30jan11

\begin{document}
\maketitle
\section{Introduction}
In this (unfinished) lesson on material implication, as explained using
texPad, we piggy-back two important issues in this course.

\subsection{Implication is non-associative}
It makes a difference where you put the parenthese when you have two
implications in a row. Sometimes, there are as many as five.  If you
understand this lesson, you can work out the more complicated case.

For many reasons, and even more tomorrow, we must find substitutes for the
traditional slate and chalk (or, whiteboard and marker) expository tool
in mathemetatics. The overriding principle to apply in judging such a
substitute is whether or not the technology makes its use no more cumbersome
and whether it is ubiquitous. Our version of this is texPad (see Advice/
for more details.)

\subsection{The argument}
In the first panel we showed that if $A,B,C$ are propositions then
the compound proposition $D = (A\implies (B \implies C))$ is equivalent
to $E = (A \and B) \implies C$. This reformulation makes it easy to
understand, use, and even prove by contradiction.
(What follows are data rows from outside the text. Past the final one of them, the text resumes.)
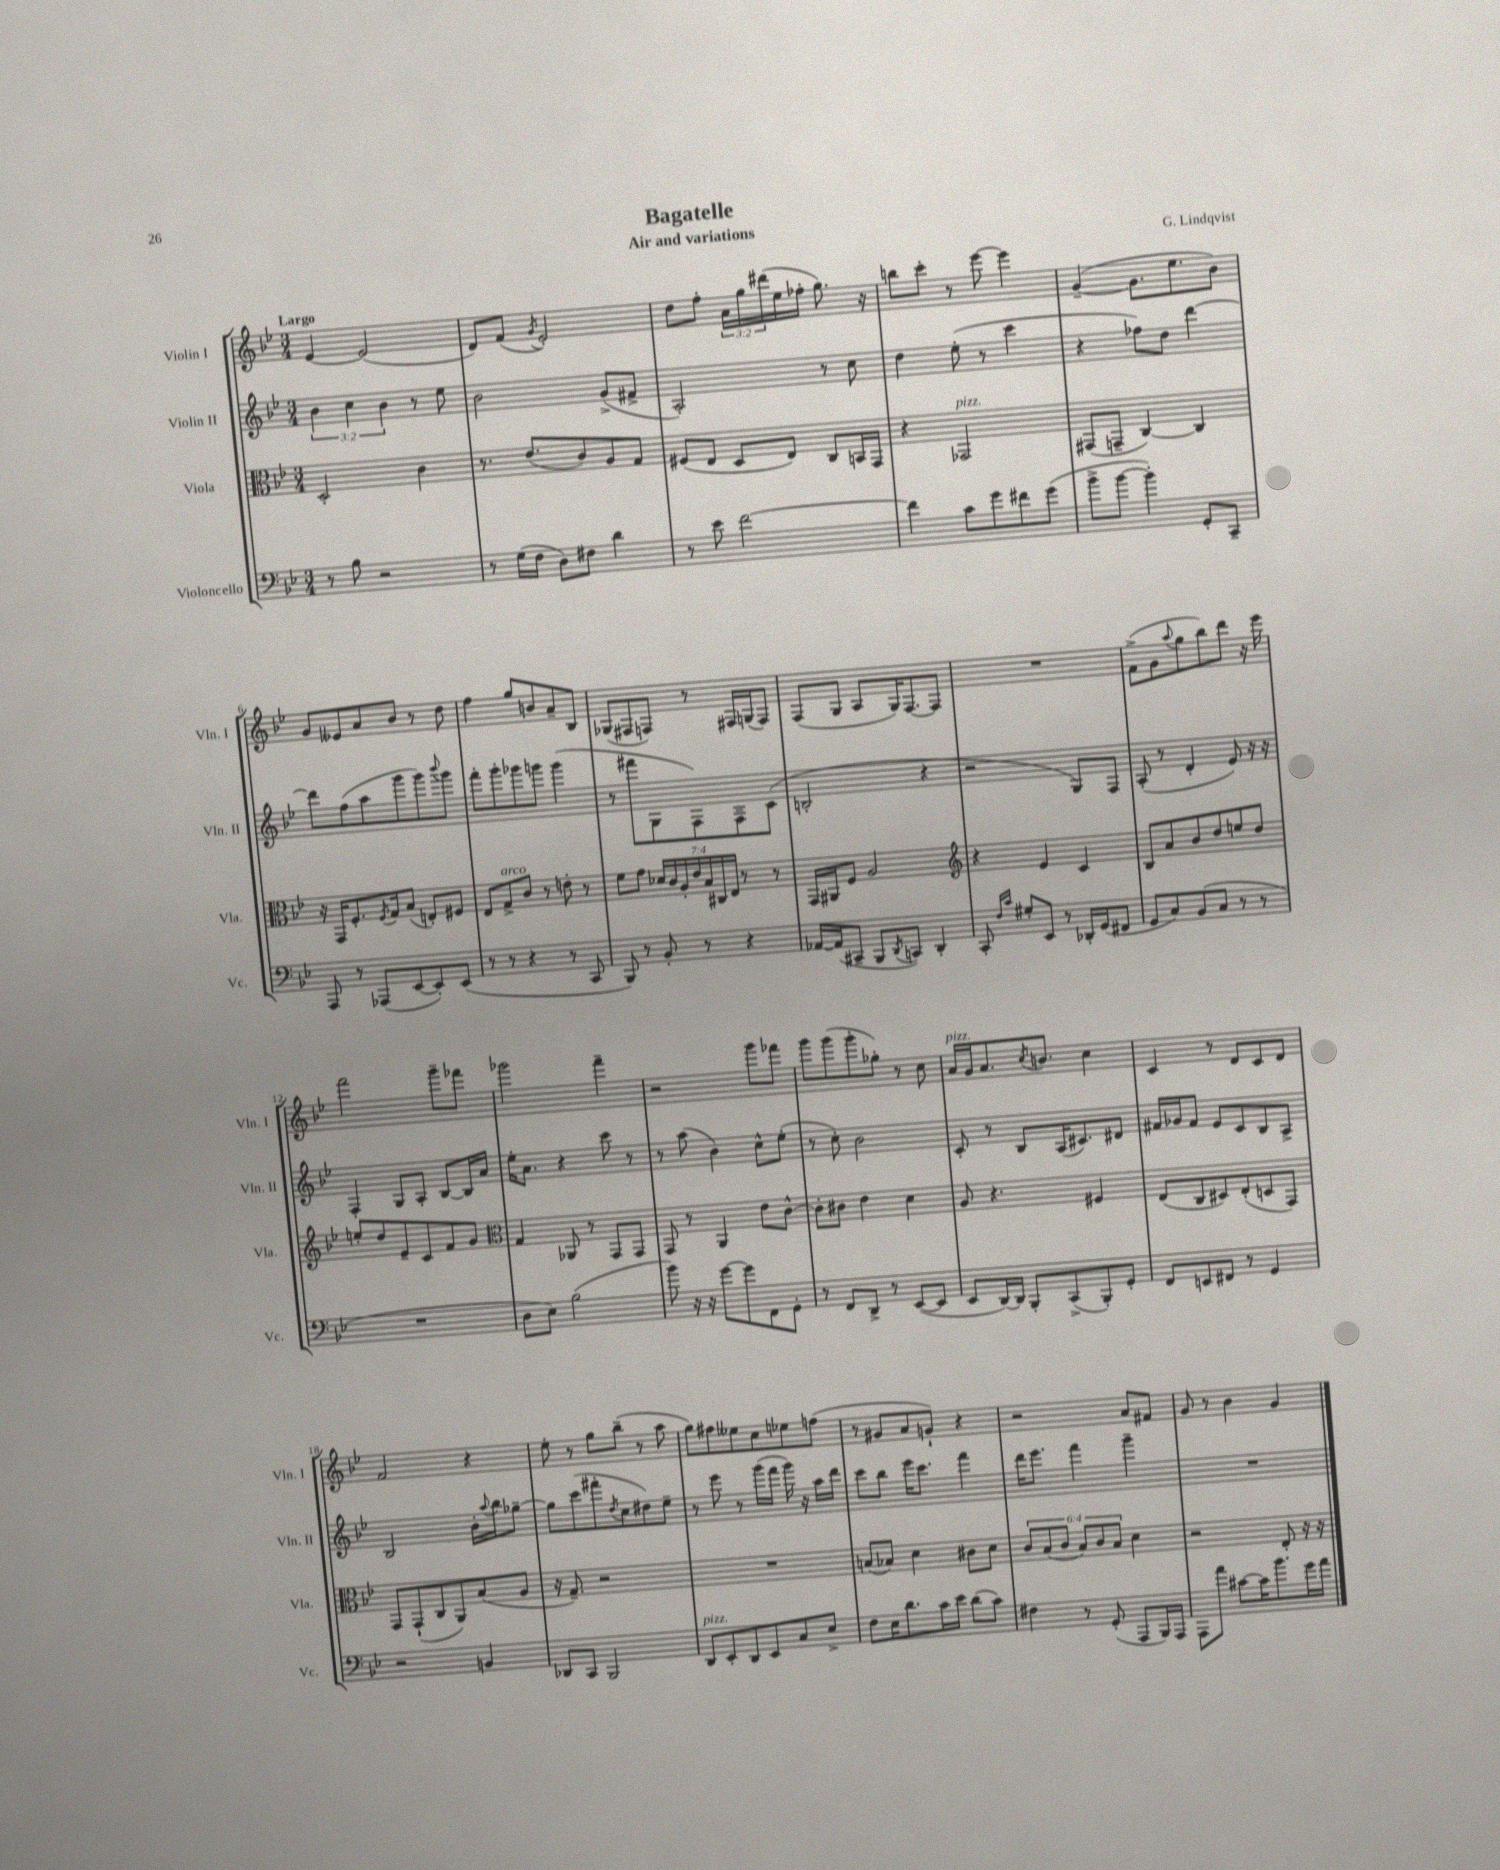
\header { title = "Bagatelle" composer = "G. Lindqvist" subtitle = "Air and variations" }
<<
\new StaffGroup <<
\new Staff = "s0" \with { instrumentName = "Violin I" shortInstrumentName = "Vln. I" } {
    \clef treble \key bes \major \numericTimeSignature \time 3/4 \override Staff.TupletNumber.text = #tuplet-number::calc-fraction-text \tempo "Largo"
    ees'4~ ees'2( |
    d'8) f'8( \acciaccatura { g'8 } ees'2-.) |
    d''8 f''8-. \tuplet 3/2 { a'16 g''16 dis'''16( } ees''16 fes''16-. g''8.) r16 |
    b''8 c'''8-. r8 ees'''8~ ees'''4 |
    g'4~--( g'8. ees''8. bes'8) |
    g'8 eeses'8 a'8 bes'8 r8 d''8 |
    f''4 g''8 b'8 a'8-- bes8 |
    ges8( fis8 f8) r8 fis16 g16( fis8) |
    f8( g8 a8 g16) f8.~ f8 |
    R2. |
    f'8->( g'8 \appoggiatura { a''8 } g''8 bes''8) d'''8 r16 ees'''16 |
    f'''2 g'''8-- fes'''8 |
    ges'''2 f'''4-- |
    r2 g'''8 fes'''8 |
    g'''8 g'''8( g'''8-. ges''8-.) r8 c''8 |
    a'16^\markup { \italic "pizz." } g'16 a'8. \acciaccatura { c''8 } b'8. c''4 |
    c'4 r8 d'8 c'8 d'8 |
    f'2 r4 |
    ees''8-. r8 g''8 bes''8--( r8 a''8 |
    g''8) fis''8 eeses''8 c''8 ees''8 f''8( |
    r8 gis'8 a'8 g'8-!) r4 |
    r2 a'8 fis'8 |
    g'8 r8 bes'4 g'4 \bar "|." |
}
\new Staff = "s1" \with { instrumentName = "Violin II" shortInstrumentName = "Vln. II" } {
    \clef treble \key bes \major \numericTimeSignature \time 3/4 \override Staff.TupletNumber.text = #tuplet-number::calc-fraction-text
    \tuplet 3/2 { bes'4 c''4 bes'4 } r8 ees''8 |
    bes'2 g'8->( fis'8-> |
    a2-.) r8 c''8 |
    d''4 ees''8-.( r8 c'''4 |
    r4 fes''8) d''8 d'''4~ |
    d'''8 f''8( a''8 g'''8 g'''8) \appoggiatura { bes'''8 } g'''8 |
    f'''8-. g'''8-. ges'''8 g'''8 g'''4( |
    r8 fis'''8 g8 f8) f8-- c'8( |
    b2-. r4 |
    r2 g8) f8 |
    a8-.( r8 d'4-. ees'8) r16 r16 |
    f4-. g8 a8-. bes8~ bes16 a'16 |
    ees''16-. a'8. r4 c'''8 r8 |
    r8 a''8( bes'4) c''8-^ ees''8-.( |
    r8 c''8-.) bes'2 |
    c'8-. r8 bes8 a16( cis'8.) dis'8 |
    fis'16 ges'16 fis'8 ees'8 c'8 bes8 a8-> |
    bes2 bes'16-. \appoggiatura { a''8 } bes''16 ges''8~-- |
    ges''8 c'''8( fis'''8-. \acciaccatura { d''8 } c''8 dis''8) ees''8-- |
    r8 ees'''8 r8 g'''16( f'''16 g'''16) r16 a''16 d'''16 |
    c'''8 bes''8 ees'''16 c'''8. f'''4 |
    d'''16 ees'''8. f'''4 g'''4-- |
    R2. \bar "|." |
}
\new Staff = "s2" \with { instrumentName = "Viola" shortInstrumentName = "Vla." } {
    \clef alto \key bes \major \numericTimeSignature \time 3/4 \override Staff.TupletNumber.text = #tuplet-number::calc-fraction-text
    d2-. c'4 |
    r8. ees'8.( c'8) a8 g8 |
    fis8( ees8 d8 ees8) c8 b,16 g,16 |
    r4 ges,2^\markup { \italic "pizz." } |
    gis,8( g,8-- c4~) c4 |
    r16 g,16 f8.-. \acciaccatura { f8 } g16 bes8( e8-.) fis8 |
    ees8 g8->^\markup { \italic "arco" } c'8 r8 e'8-. r8 |
    f'8 g'8 \tuplet 7/4 { des'16 c'16 a16-. ees'16 bes16 cis16 ees16 } r8 r8 |
    g,16 ais,16 f8 a2 |
    \clef treble r4 ees'4 c'4 |
    bes8 a'8 bes'8 d''8 e''8 d''8 |
    e''8-. d''8 ees'8-- c'8 f'8 g'8 |
    \clef alto g4 aes,8 r8 g,8 g,8 |
    g,8 r8 a,4 ees'8 c'8~-^ |
    c'8-. cis'8 ees'4 d'4 |
    a8 r4. fis4 |
    ees8( c8 dis8) ees8-.( d8 g,8) |
    g,8 g,8-!( c8 a,8) bes8( a8 |
    r16 g8.--) r2 |
    R2. |
    b8( bes8) d'4 cis'8 d'8 |
    \tuplet 6/4 { c'8 bes8( c'8 bes8) c'8 bes8 } d'4 |
    r2 ees8-. r16 r16 \bar "|." |
}
\new Staff = "s3" \with { instrumentName = "Violoncello" shortInstrumentName = "Vc." } {
    \clef bass \key bes \major \numericTimeSignature \time 3/4
    r8 bes8 r2 |
    r8 g16( f16 d8) fis8 d'4 |
    r8 ees'8 f'2~ |
    f'4 c'8 g'8 fis'8 g'8( |
    bes'8-> bes'8~ bes'4-.) g,8-. c,8-- |
    a,,8 r8 aes,,8( ees,8~ ees,8-.) ees,8( |
    r8 r8 r4 r8 c,8 |
    bes,,8) r8 bes,8-. r8 r4 |
    aes,16~ aes,16( cis,8-- bes,,8 \acciaccatura { d,8 } c,8) d,4-. |
    c,8-. \grace { f16 c'16 } gis8-. ees,8 r8 des,16-. g,16( fis,8 |
    g,8 c8) bes,8( c8 r8 r8 |
    R2. |
    d8 ees8) bes2( |
    bes'8) r16 r16 g'8~ g'8 f,8 g,8-. |
    r8 f,8 d,8-> r8 ees,8~( ees,8 |
    ees,8 d,16~) d,16 bes,,8-. c,8->( bes,,8-.) g,8-. |
    f,8 e,8 fis,8 r8 g,4 |
    r2 b,4 |
    des,8 c,8 bes,,2 |
    d,8^\markup { \italic "pizz." } ees,8-. d,8 ees,8 c8 ees8-> |
    f8 ees16 d'8. c'16 ees'16 d'8( c'8) |
    fis4 r8 g,8-.( a,,8 bes,,16) a,,16 |
    a,,8 a'8 cis'8~ cis'16 bes'8. g'16 a'16 \bar "|." |
}
>>
>>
One of the intermediary
steps was
\begin{eqnarray*}
A \implies (B \implies C) & \sim & \bar{A} \or \bar{B} \or C \\
\therefore \neg (A \implies (B \implies C)) & \sim & A \and B \and \bar{C} \\
\end{eqnarray*}
Thus, to prove the first one true, the very least you need to do is show that
either $A$ is false, $B$ is false, or $C$ is true.
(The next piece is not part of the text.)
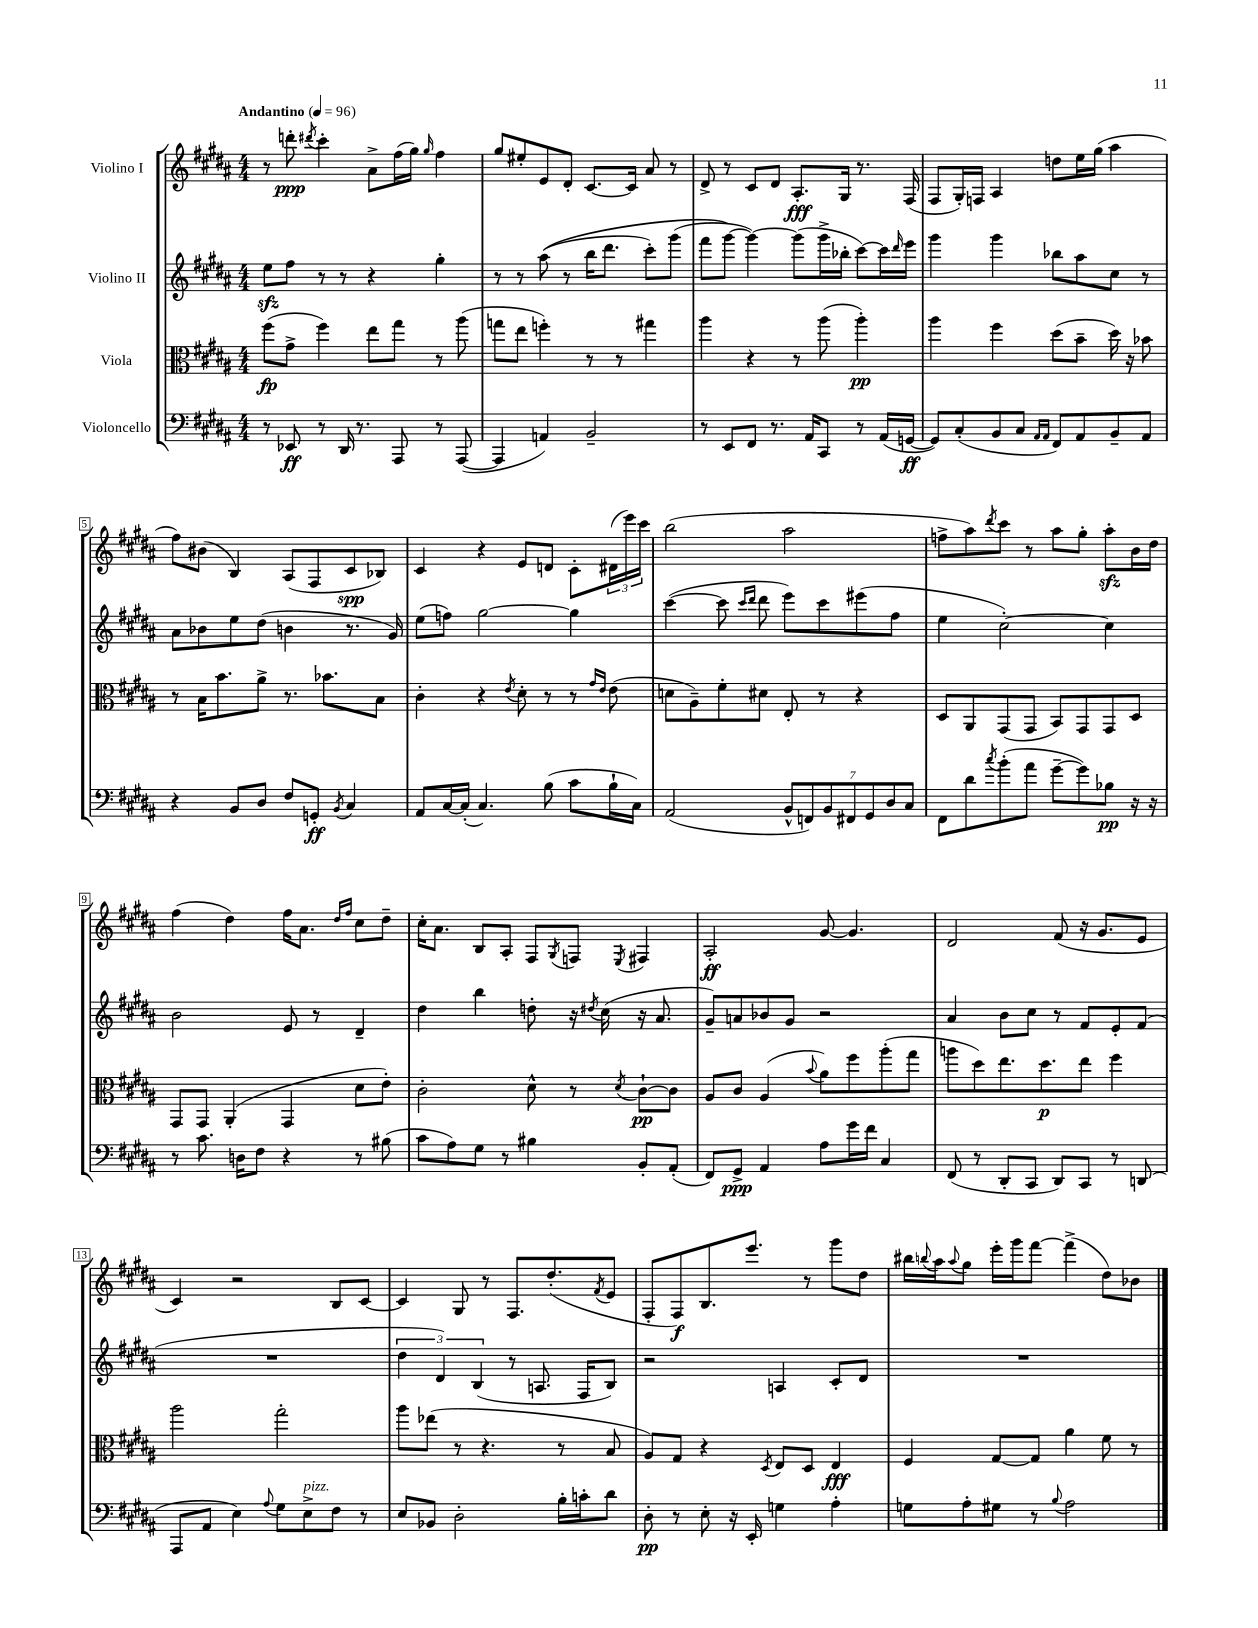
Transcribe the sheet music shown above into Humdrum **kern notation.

In the second panel, we simplify $(A \implies B) \implies C$ as much as
we can to get $(A \and \bar{B})\or C$. This does tell us that, for this
double  implication to be true, either $C$ must already be known to be true,
or both $A$ must be true and $B$ must be false.
Since we end up with a disjunction of  $C$ with a conjunction
$A \and \bar{B}$ we can go a little further.
The $\and$ and $\or$ operators are each distributive
across the other. (See the textbook or google it.) That means we can
rewrite
\begin{eqnarray*}
(A \and \bar{B})\or C&\sim & (A\or C) \and (\bar{B} \or C)  \\
& \sim & (A\or C) \and (B \implies C)  \\
& \sim & (\bar{A} \implies C) \and (B \implies C)  \\
\end{eqnarray*}
for what that's worth. Perhaps a lawyer could use this equivalence to really
complicate a legal document.

\section{Conclusion}
It's easy to forget what the purpose of this lesson was, namely to show
that the two double implications are not the same. What makes material
implication so special is that there is only one 0 in it's truth table.
That is, only $(1 \implies 0)$ is false. All 3 other cases are true.
This suggests a quick test
\begin{eqnarray*}
A \implies (B \implies C)& \mbox{ versus } & (A \implies B) \implies C\\
0 \implies (0 \implies 0)& \mbox{ versus } & (0 \implies 0) \implies 0\\
0 \implies 1 & \mbox{ versus } &  1  \implies 0\\
1 & \mbox{ versus } &   0 \\
\end{eqnarray*}
which shows that they are not equivalent.

Question1: Is this the only one of the 8 cases where they differ?

\end{document}